§ AVAILABLE DATA:
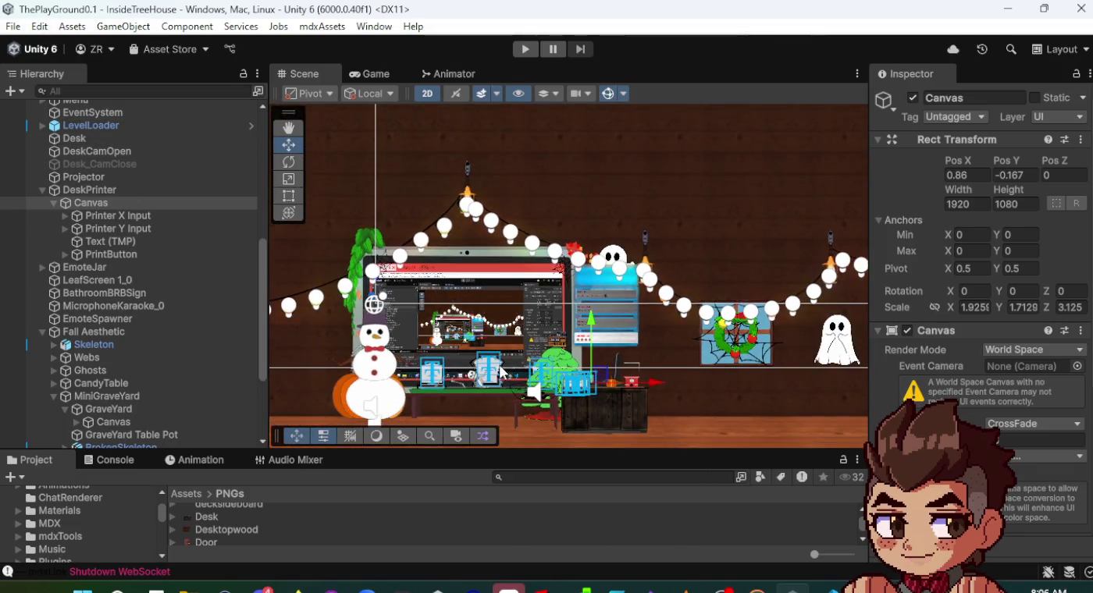
drag(504, 371, 531, 309)
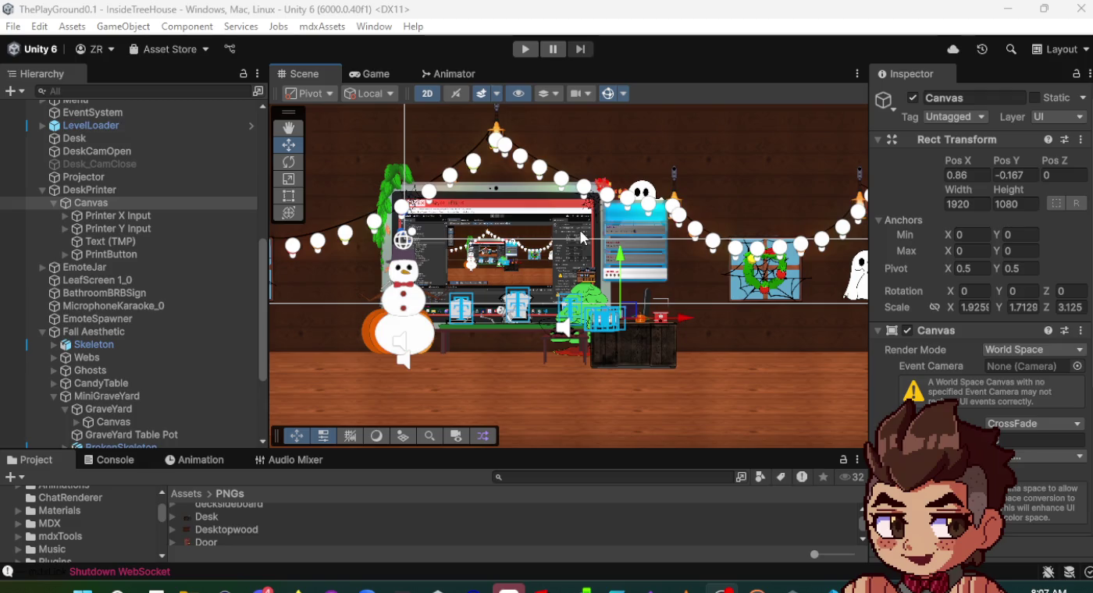
click(523, 49)
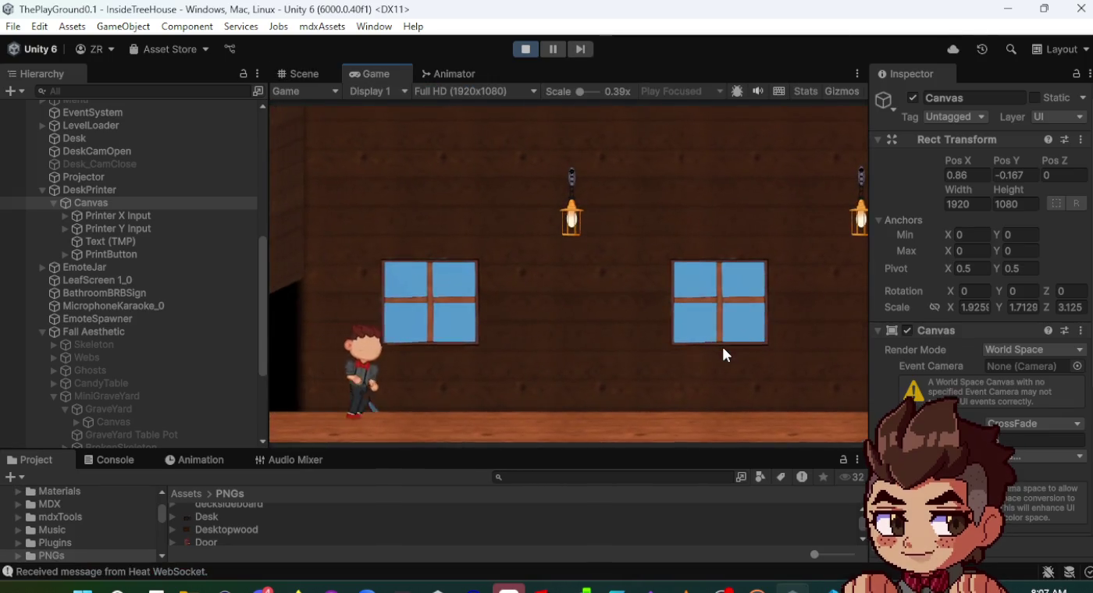
- Turn on PNG Face Toggle in the in-game settings panel, then close the panel
key(Escape)
click(631, 369)
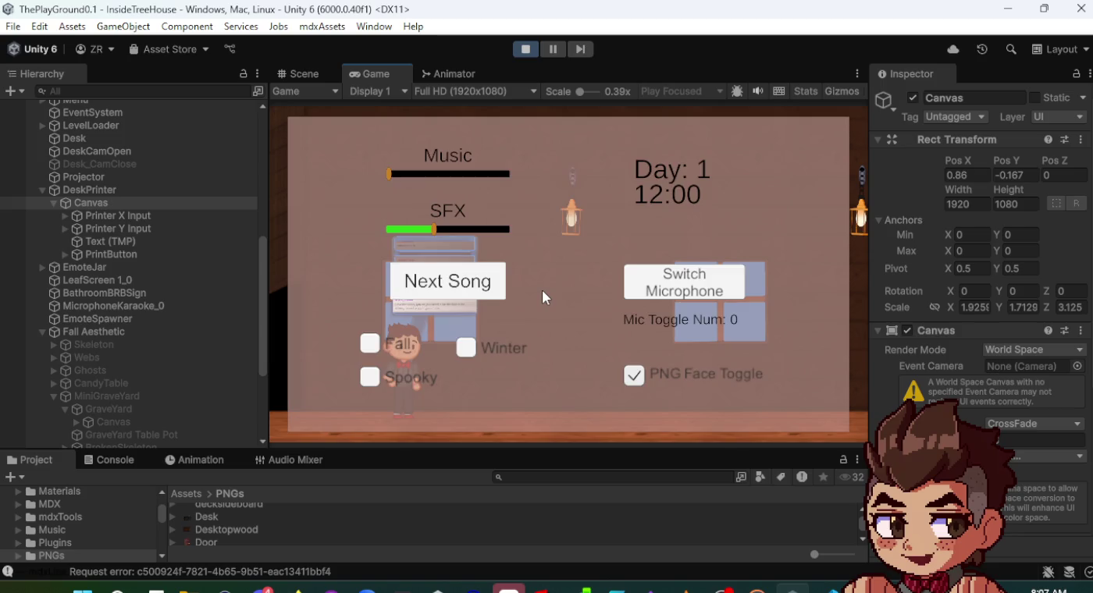
key(Escape)
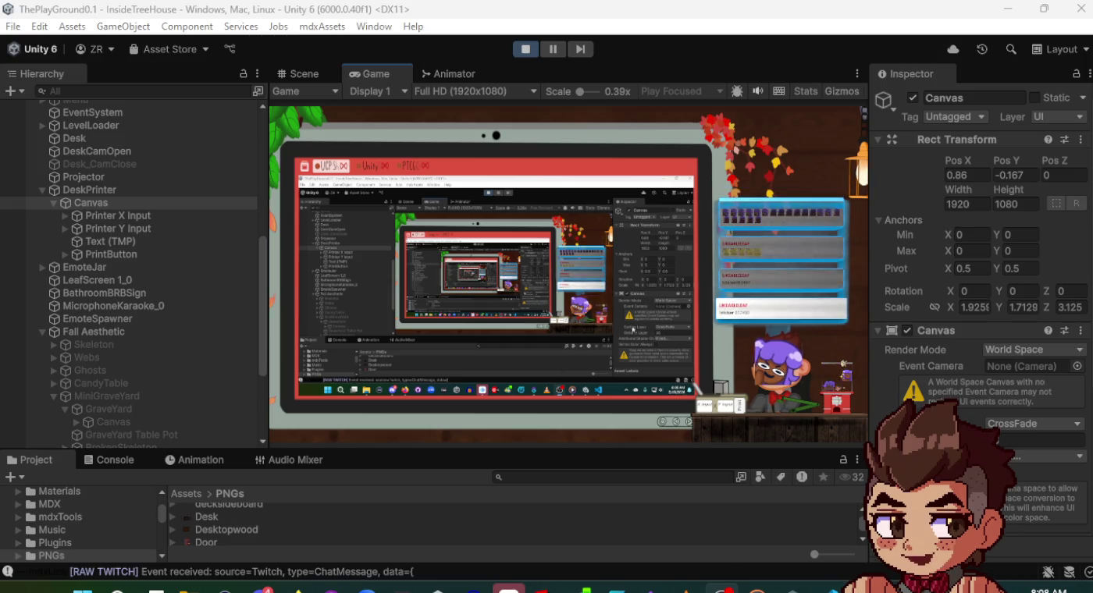
- Place a StickerStatic sticker on the LeafScreen in the running game
click(653, 423)
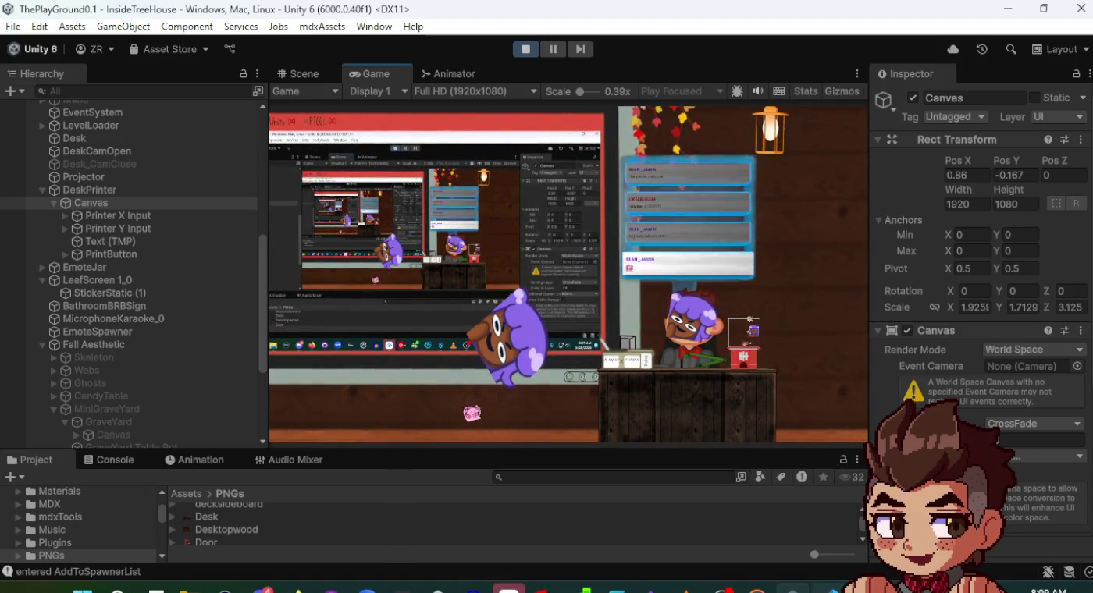
key(super)
text(sn)
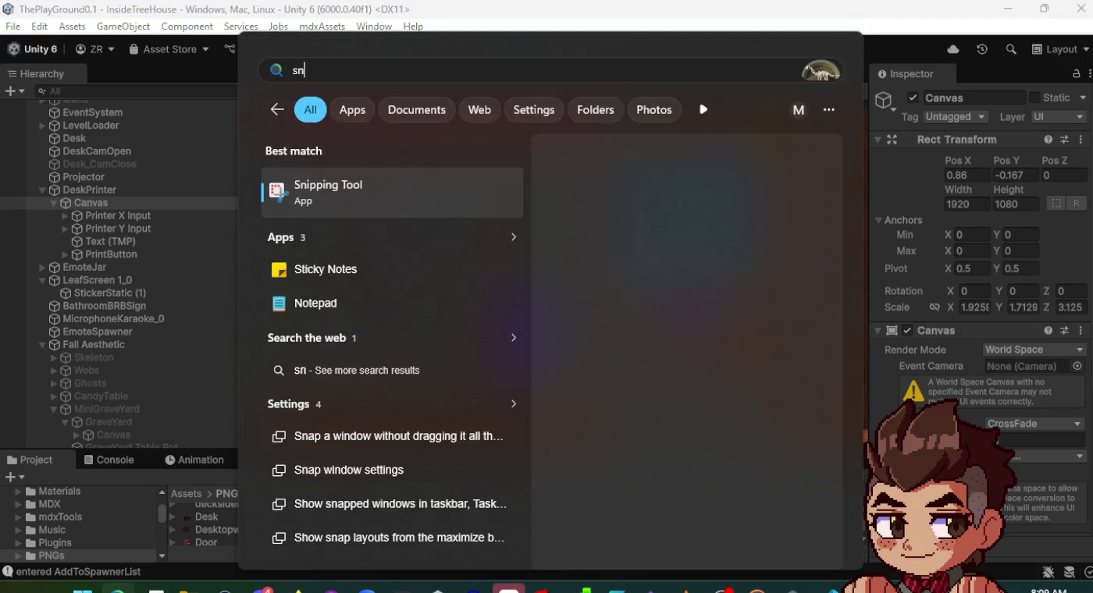
key(Return)
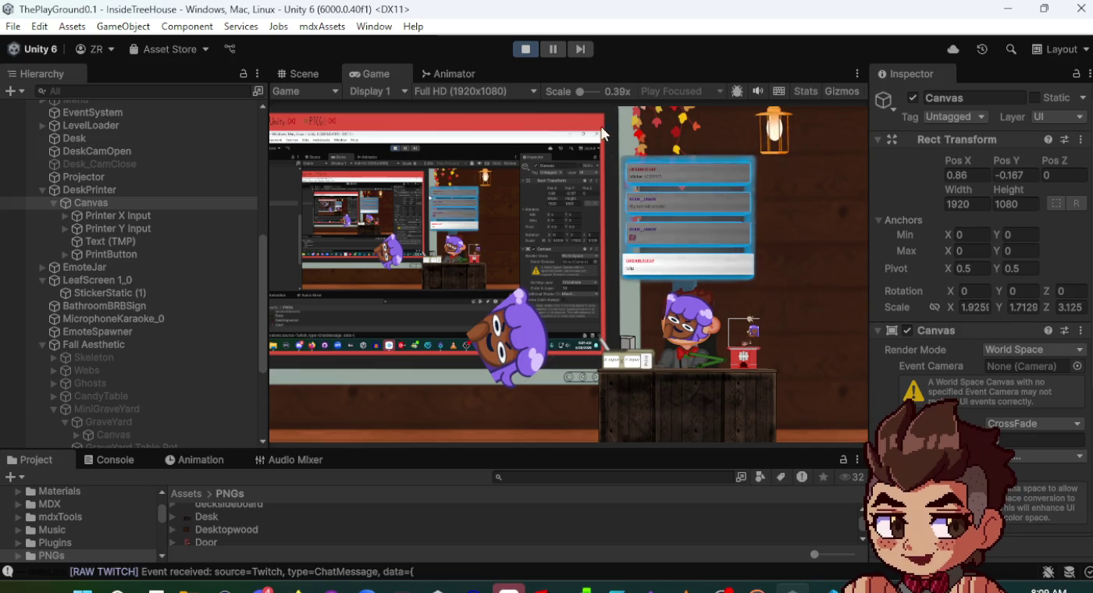
- Stop the running game and focus the editor so the scene monitor captures it
key(ctrl+p)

§ EXERCISE: In the records above, how many lines hold the string "running"? Reply with only the number.

§ TASK RESULT: 2